Workshops and teaching: my approach and experience

 

"Thus I came to understand pedagogies in multiple ways:

as something given, as in handed, revealed; as in breaking through,

transgressing, disrupting, displacing, inverting inherited concepts

and practices, those psychic, analytic and organisational methodologies

we deploy to know what we believe we know so as to make

different conversations and solidarities possible.”

M. Jacqui Alexander, Pedagogies of Crossing: Meditations on Feminism, Sexual Politics, Memory, and the Sacred

London/Durham, Duke University Press, 2005

 

I work as a creative workshop facilitator and educator with families, young people and adults in both formal and informal educational settings. Moving towards pedagogy, I’ve increasingly found the space of the workshop to be a vibrant, exciting and radical site in which to generate knowledge, consider difference, dismantle and make worlds. Peer-led workshops have become a cornerstone of my artistic process, a way to de-centre my voice; and as the anti-colonial scholar, M. Jacqui Alexander suggests, a tool to build different kinds of "conversations and solidarities”.

 

Some of the groups and institutions I’ve worked with include artists peer groups such as Eastside Projects’ Extra-Ordinary-People and Spike Island Associates and alternative MA/graduate schemes such as Chisenhale Studio’s Into The Wild and Embassy Gallery’s GRADJOB.

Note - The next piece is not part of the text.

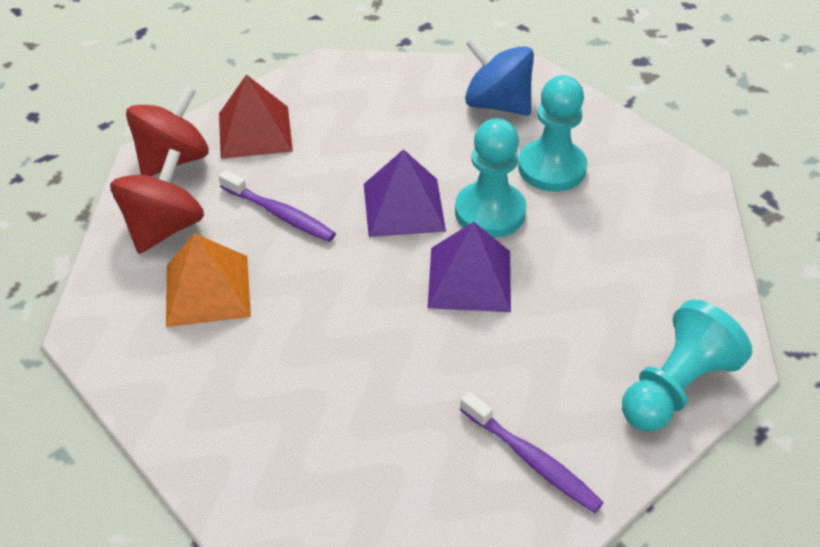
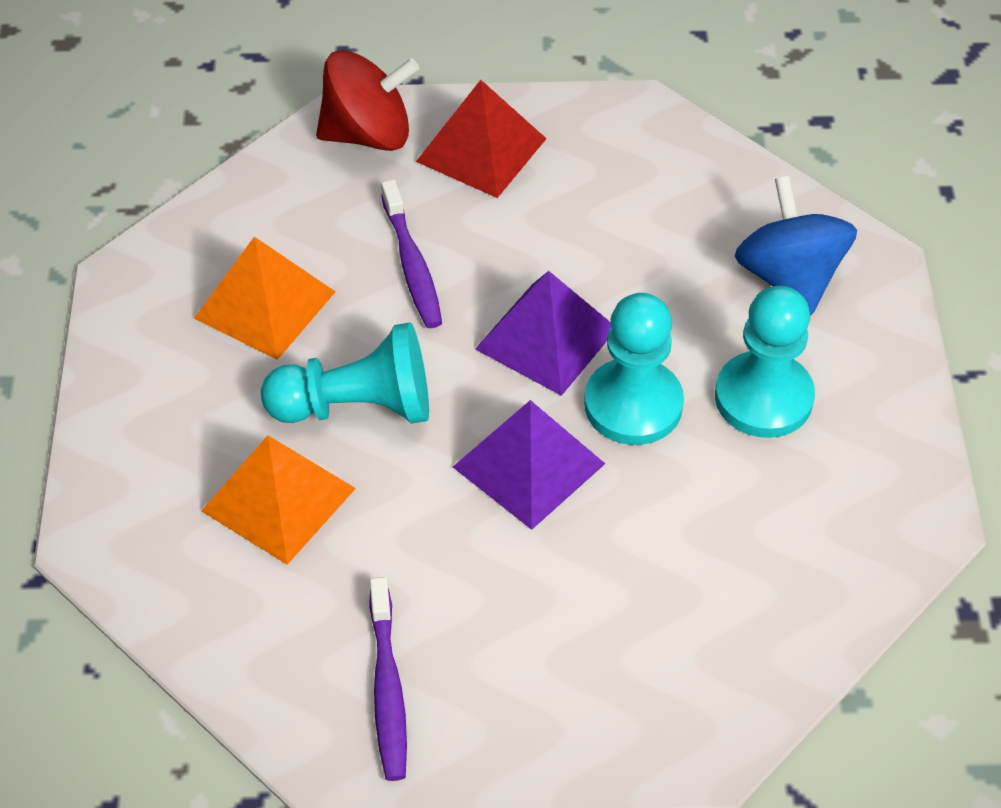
camera: 40 degrees right, 5 degrees up
(164, 228) = (288, 209): red spinning top -> none
(341, 397) = (278, 499): none -> orange pyramid
(675, 387) = (612, 728): turquoise pawn -> turquoise pawn (357, 406)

I am a visiting lecturer at University of Gloucestershire, MA Fine Art Practice and University of West of England, BA Fine Art and have given lectures, seminars, led crits and workshops for Plymouth College of Art, Exeter College, Croydon College, Plymouth University, Falmouth University and UWE BA Graphic Design.

 

I’ve also led many co-created projects with young people, including a 6 week residency with Year 9 students from Bristol Met Academy for Arnolfini’s NOW OR NEVER and a durational project with Year 9’s from Taunton Academy in Somerset for Hestercombe House. I’ve also led workshops exploring intersectional materials from Feminist Archive South with colleges and schools across the south west and family workshops for Spike Island, Plymouth Art Centre and Arnolfini.

 

As with all my work, I am committed to ensuring my work as an educator is situated in intersectional queer feminist and anti-colonial politics. There are many ways of doing this, but right now my focus is on ensuring there is representation in the resources, artists and writers that I cite and share, that I donate to Black, queer and trans charities when paid for teaching and that all references are clearly visible and communicated.

 

I am also committed to questioning hierarchies of knowledge and one shape this takes is a specific interest in improvisation as a tool to connect, disrupt and create (with thanks to Maggie Nicols and D-M Withers). Embodied forms of working such as automatic drawing/writing, movement and voice/breath work are explored alongside critical discussion and reading.